Asian Americans in NJ remain on alert as hate crimes rise across the country

Police in Atlanta say that it is too soon to know if deadly shootings at spas in the city are the result of a hate crime. But with six of the victims being Asian, it is stoking fears as hate crimes against the Asian American community are already on the rise.
The rise in bias crimes also comes as many Asian American-owned businesses deal with the difficulties of the COVID-19 pandemic.
“The income has been cut down by more than 50%,” says Grace Kim of New Splendid Nail & Spa in Fort Lee.
As a Korean American, Kim says that she is dealing with growing discrimination and bias as well as the economic impact of the pandemic.
“I was always having a little anxiety in that topic. Any time a customer comes in without an appointment or people that I don’t recognize, I would get a little anxious,” she says.
The deadly attack on Asian women in Atlanta highlights an issue the continues to get worse. Rising hate crime against Asian Americans was the topic of a hearing on Capitol Hill on Thursday.
According to the group Stop AAPI Hate, there were 3,795 hate crimes reported against Asian Americans in the year after COVID-19 was discovered in China. Of those attacks, 59 – or 1.55% of them were in New Jersey. It is a big increase from the 37 crimes reported to state police in 2019. And this only refers to reported incidents.

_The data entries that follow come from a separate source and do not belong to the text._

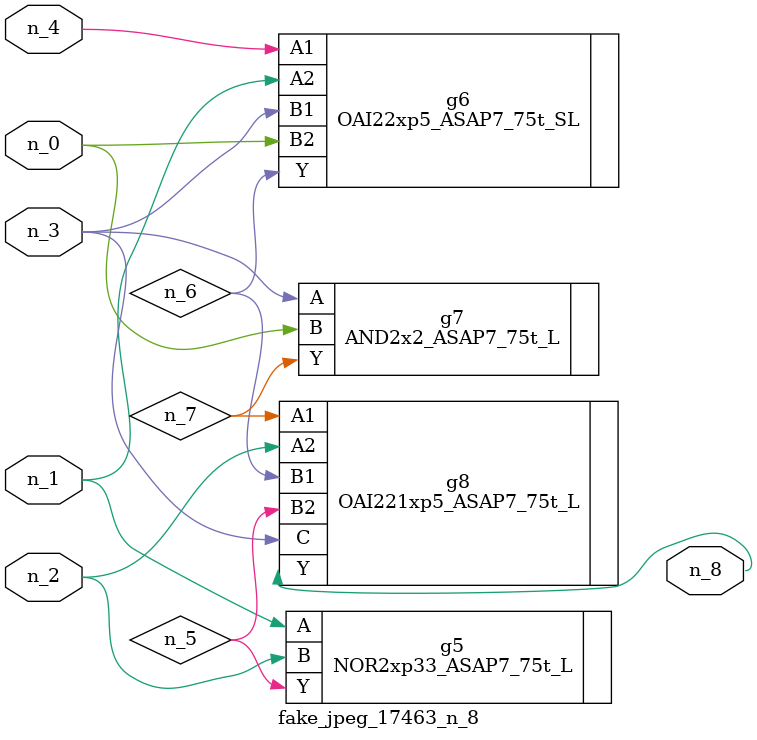
<source format=v>
module fake_jpeg_17463_n_8 (n_3, n_2, n_1, n_0, n_4, n_8);

input n_3;
input n_2;
input n_1;
input n_0;
input n_4;

output n_8;

wire n_6;
wire n_5;
wire n_7;

NOR2xp33_ASAP7_75t_L g5 ( 
.A(n_1),
.B(n_2),
.Y(n_5)
);

OAI22xp5_ASAP7_75t_SL g6 ( 
.A1(n_4),
.A2(n_1),
.B1(n_3),
.B2(n_0),
.Y(n_6)
);

AND2x2_ASAP7_75t_L g7 ( 
.A(n_3),
.B(n_0),
.Y(n_7)
);

OAI221xp5_ASAP7_75t_L g8 ( 
.A1(n_7),
.A2(n_2),
.B1(n_6),
.B2(n_5),
.C(n_3),
.Y(n_8)
);


endmodule
</source>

“It’s really become a boiling point. For many years Asian Americans have experienced discrimination and violence disproportionally,” says Rutgers Institute of Health Dr. XinQi Dong.
Dong researches Asian American issues at Rutgers. He says that he believes that the hearings in Washington are a good first step. But he says that more needs to be done on both a federal and state level.
Kim says that she agrees and says that it needs to be done before tings become more than just uncomfortable for her.
“What I notice recently when I walk down on the street, I can see other people walking around me. I do the same thing and I’m just going to pretend that it’s the COVID. But I can see it’s because of who I am,” she says.
Dong says that he would like to see the state of New Jersey make reporting hate crimes easier by making it anonymous and user-friendly in more languages.